Colab Stable Diffusion text-to-image and image-to-image synthesis
--
From the Stable Diffusion repo (https://github.com/CompVis/stable-diffusion) :
- Stable Diffusion is a latent text-to-image diffusion model. Thanks to a generous compute donation from Stability AI and support from LAION, we were able to train a Latent Diffusion Model on 512x512 images from a subset of the LAION-5B database. Similar to Google's Imagen, this model uses a frozen CLIP ViT-L/14 text encoder to condition the model on text prompts. With its 860M UNet and 123M text encoder, the model is relatively lightweight and runs on a GPU with at least 10GB VRAM. See this section below and the model card.
- Stable Diffusion v1 refers to a specific configuration of the model architecture that uses a downsampling-factor 8 autoencoder with an 860M UNet and CLIP ViT-L/14 text encoder for the diffusion model. The model was pretrained on 256x256 images and then finetuned on 512x512 images.

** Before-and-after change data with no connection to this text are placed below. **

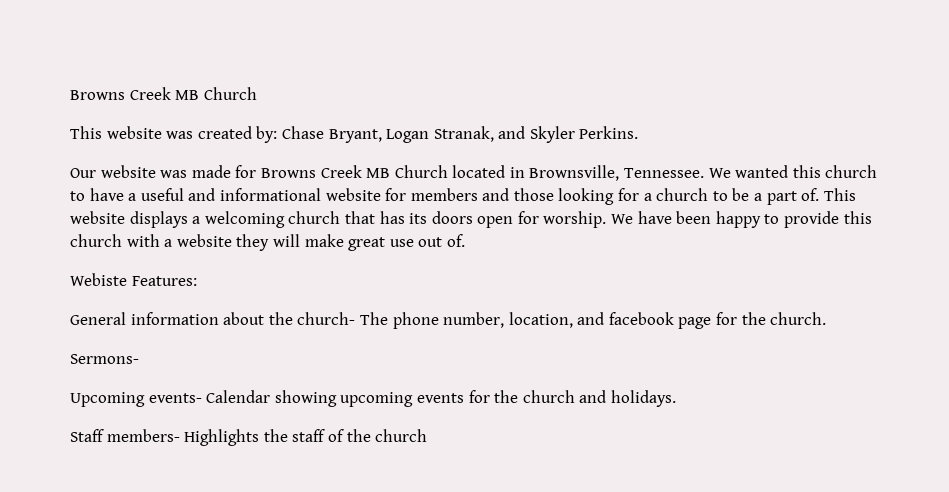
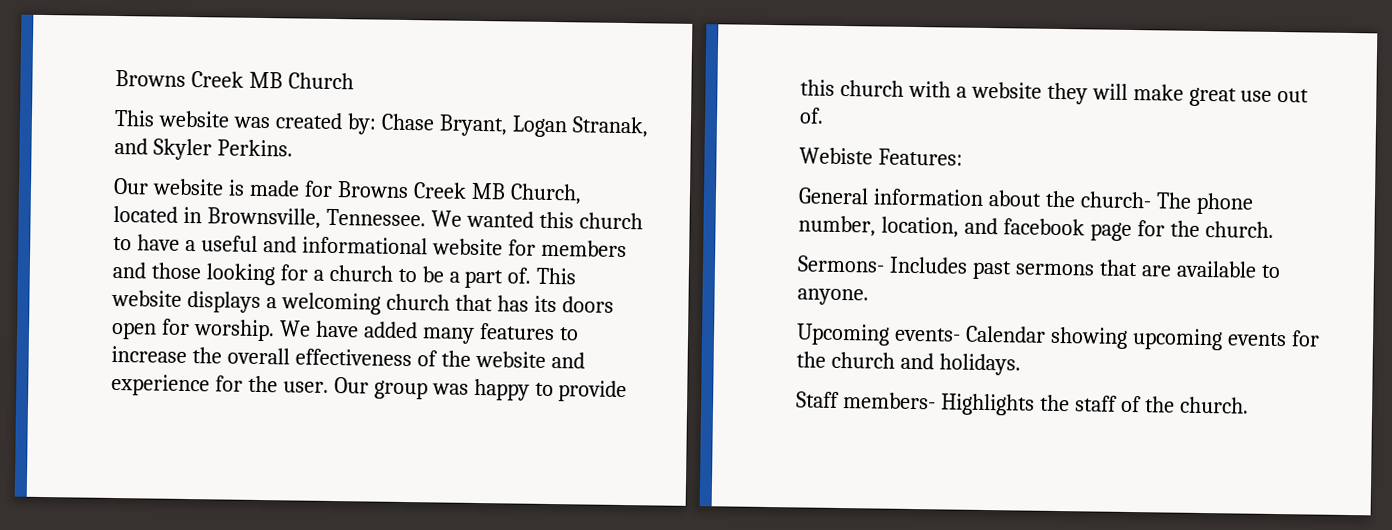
[160,170,188,178] was -> [227,179,245,196] is
[394,165,448,178] Church -> [509,183,582,205] Church,
[676,211,712,224] been -> [362,321,579,344] [111,345,585,369] [111,373,469,400] added many features to increase the overall effectiveness of the website and experience for the user. Our group was
(139, 359) none -> [888,256,1281,280] [797,288,869,306] Includes past sermons that are available to anyone.
[375,429,428,442] church -> [1179,396,1249,414] church.

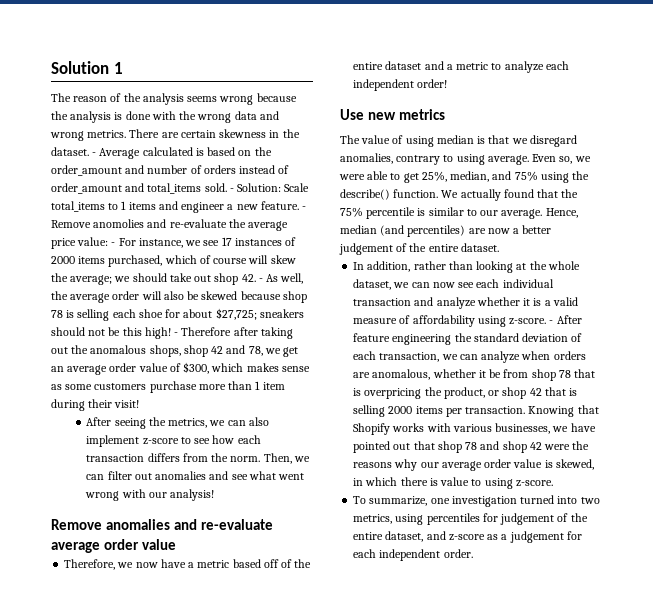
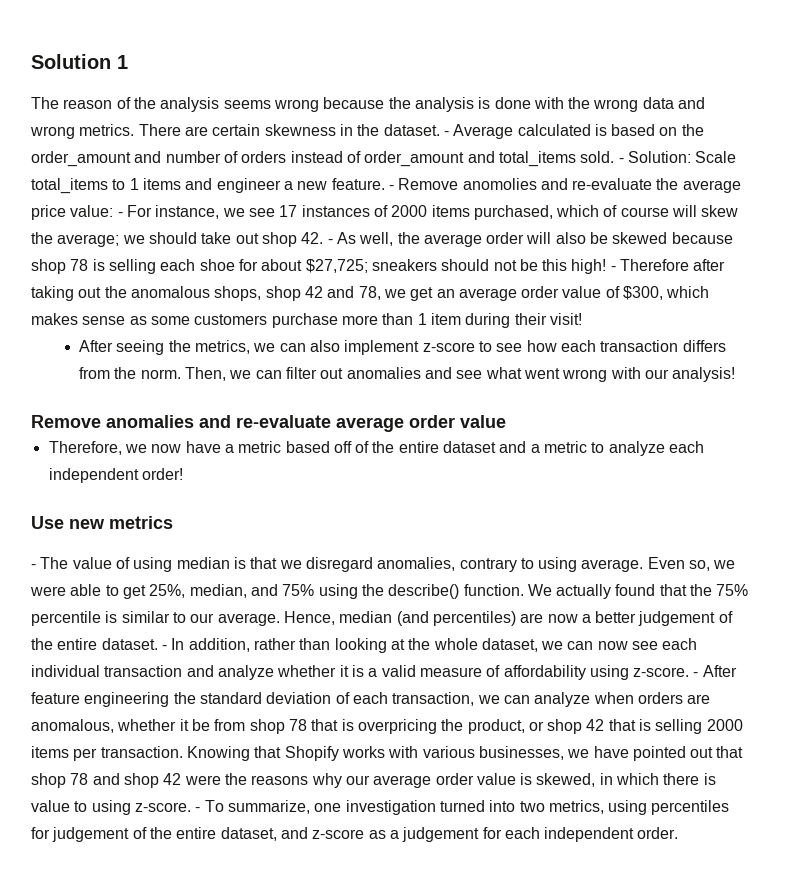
(445, 114) none -> [31,564,36,569] -
(499, 247) // -> [161,645,167,650] -
(553, 483) // -> [195,807,201,812] -

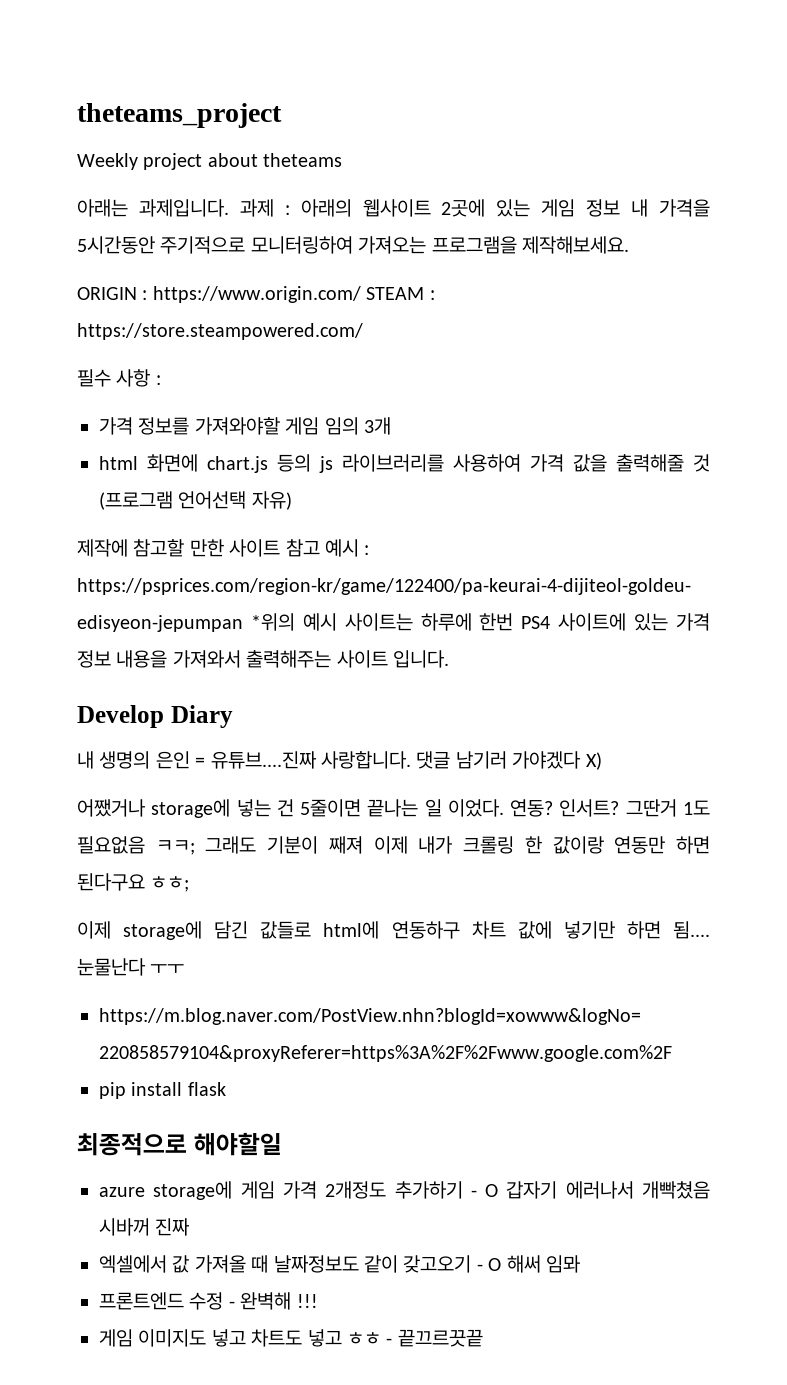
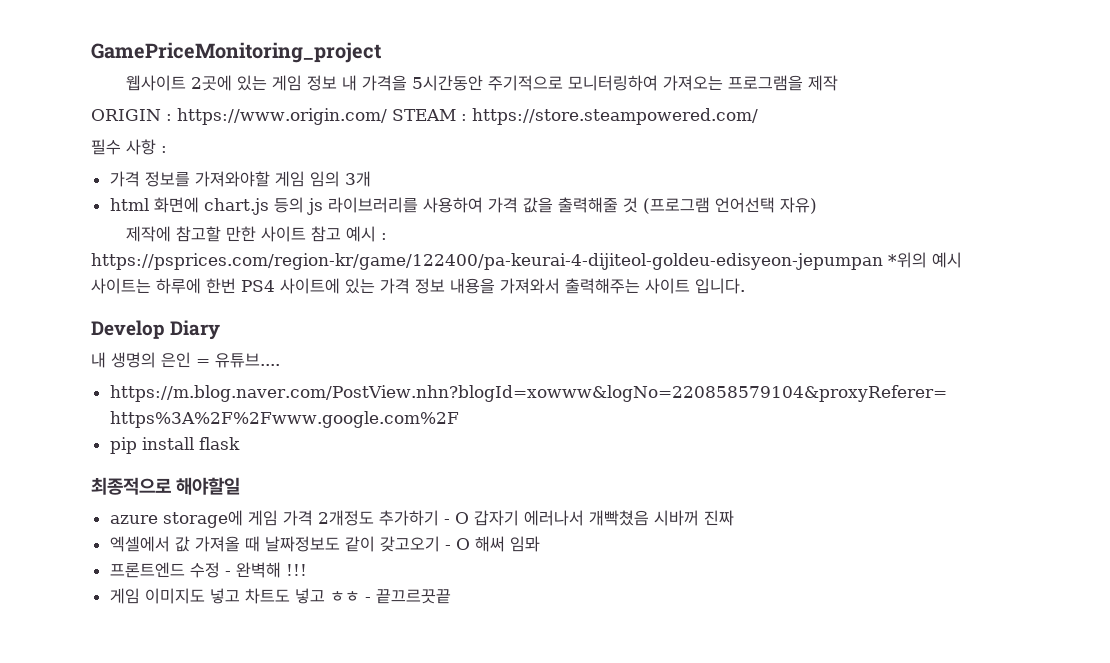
[77,103,282,128] [77,153,343,170] [77,199,352,217] theteams_project // Weekly project about theteams // 아래는 과제입니다. 과제 : 아래의 -> [91,42,381,63] GamePriceMonitoring_project //
[522,236,629,254] 제작해보세요. -> [807,75,838,91] 제작
[210,751,602,770] [77,799,710,818] [77,836,711,855] [77,873,190,892] [77,921,711,940] [77,958,185,976] 유튜브....진짜 사랑합니다. 댓글 남기러 가야겠다 X) // 어쨌거나 storage에 넣는 건 5줄이면 끝나는 일 이었다. 연동? 인서트? 그딴거 1도 필요없음 ㅋㅋ; 그래도 기분이 째져 이제 내가 크롤링 한 값이랑 연동만 하면 된다구요 ㅎㅎ; // 이제 storage에 담긴 값들로 html에 연동하구 차트 값에 넣기만 하면 됨.... 눈물난다 ㅜㅜ -> [215,353,280,368] 유튜브....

- By using a diffusion-denoising mechanism as first proposed by SDEdit, the model can be used for different tasks such as text-guided image-to-image translation and upscaling. Similar to the txt2img sampling script, we provide a script to perform image modification with Stable Diffusion.
--
Special features of this Colab :
- Settings saving
- Better image save management
- Multi-prompts (1 per iteration)
- Make easier to use your txt2img/img2img outputs as img2img inputs (multiple inputs for img2img possible)
- Real-ESRGAN (https://github.com/xinntao/Real-ESRGAN) upscaling and face enhancement
- No NSFW filter.